Winfried acha que Ines leva uma vida chata, triste, sem amor nem humor, toda ela preenchida pelo trabalho, e que acabou por os separar, não só geográfica mais também humana e emocionalmente. Por isso, vai visitá-la a Bucareste, onde tira da mochila todo o seu arsenal de acessórios ridículos e assume uma identidade falsa, a do Toni Erdmann do título, um “life coach” de gente famosa, para a recuperar para si, mas também para uma vida mais “humana” (“Afinal, que tipo de ser humano és tu?”, pergunta-lhe Winfried/Toni a certa altura) usando a arma do riso. E tudo isto na presença dos amigos, dos colegas, dos clientes e do namorado de Ines. Conseguirá ele reconquistar a filha sem que esta se zangue com o pai?

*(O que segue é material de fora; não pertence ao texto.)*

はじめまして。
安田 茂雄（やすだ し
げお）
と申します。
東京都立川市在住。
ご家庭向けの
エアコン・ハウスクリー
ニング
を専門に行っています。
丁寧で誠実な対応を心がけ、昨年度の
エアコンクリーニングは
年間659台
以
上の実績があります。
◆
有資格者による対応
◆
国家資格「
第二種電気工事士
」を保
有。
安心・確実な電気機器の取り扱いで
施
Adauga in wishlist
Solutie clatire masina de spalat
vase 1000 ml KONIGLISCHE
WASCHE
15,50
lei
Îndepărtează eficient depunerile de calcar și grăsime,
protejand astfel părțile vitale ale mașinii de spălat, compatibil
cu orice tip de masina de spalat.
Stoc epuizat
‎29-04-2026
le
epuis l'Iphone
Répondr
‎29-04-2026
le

[Veja a entrevista com Sandra Hüller]

Mas um dos grandes momentos de comédia do embaraço de “Toni Erdmann” não é protagonizado por Winfried/Toni, mas sim por Ines. Estão ambos em casa de uma colega desta, a abarrotar de familiares, e o pai, que disse à dona da casa ser o embaixador alemão, convence a filha a cantar “The Greatest Love of Hall”, de Whitney Houston. O que ela faz, entre o sofrido e o esforçado, saindo logo de cena sem agradecer as palmas – porque em vez de a acharem ridícula e despropositada, os presentes até gostaram de a ouvir. É uma sequência que dá o mote para o filme, que mantém, do princípio ao fim, um registo cómico neutro, em surdina, sem explosões de “slapstick” nem “gags” espalhafatosos, que encontra reciprocidade no estilo visual prático, asséptico e distanciado de Maren Ade, e nas próprias personagens.

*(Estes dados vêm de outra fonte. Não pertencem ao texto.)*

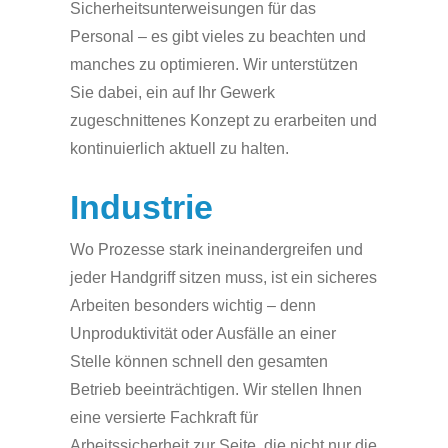
Sicherheitsunterweisungen für das
Personal – es gibt vieles zu beachten und
manches zu optimieren. Wir unterstützen
Sie dabei, ein auf Ihr Gewerk
zugeschnittenes Konzept zu erarbeiten und
kontinuierlich aktuell zu halten.
Industrie
Wo Prozesse stark ineinandergreifen und
jeder Handgriff sitzen muss, ist ein sicheres
Arbeiten besonders wichtig – denn
Unproduktivität oder Ausfälle an einer
Stelle können schnell den gesamten
Betrieb beeinträchtigen. Wir stellen Ihnen
eine versierte Fachkraft für
Arbeitssicherheit zur Seite, die nicht nur die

[Veja uma cena de “Toni Erdmann”]

Tudo em “Toni Erdmann” funciona de forma estranhamente insólita e muito pouco ou nada previsível. Os esforços de Winfried/Toni para fazer rir a filha são embaraçosos, sim, porque patéticos e sem piada nenhuma, Ines é tão glacial e controlada por causa das responsabilidades do seu trabalho, que nunca perde as estribeiras, e numa das melhores cenas do filme, uma festa de aniversário nudista, a comédia assenta no visível incómodo de todos os participantes, e no facto do único que está vestido, usar um traje do folclore búlgaro que mais parece um disfarce de Abominável Homem das Neves. Estamos numa comédia de risinhos nervosos e não de gargalhadas sonoras.

[Veja a realizadora e os dois intérpretes no Festival de Nova Iorque]

A verdade é que sob a sua superfície anti-convencional, o seu “look” clínico e o seu registo átono, “Toni Erdmann” oculta um coração tradicional e fiel a um formato consagrado pelo tempo e pelo público. O da boa e velha comédia dramática em família, onde um progenitor solitário procura reencontrar-se com o/a descendente que a vida ou o trabalho levaram para longe e se perdeu numa existência alienada de tudo o que é importante. Acima de tudo, do afecto dos seus. Com a conivência dos dois óptimos actores principais, que nunca perdem o pé das suas personagens nem tentam torná-las facilmente simpáticas ao nossos olhos, Maren Ade rodou, em “Toni Erdmann”, uma comédia de reconciliação familiar de boa cepa, só que em modo enviesado “de autor”. E passe o cliché, um daqueles filmes que primeiro se estranha – e muito – mas depois acaba por se entranhar – e bem.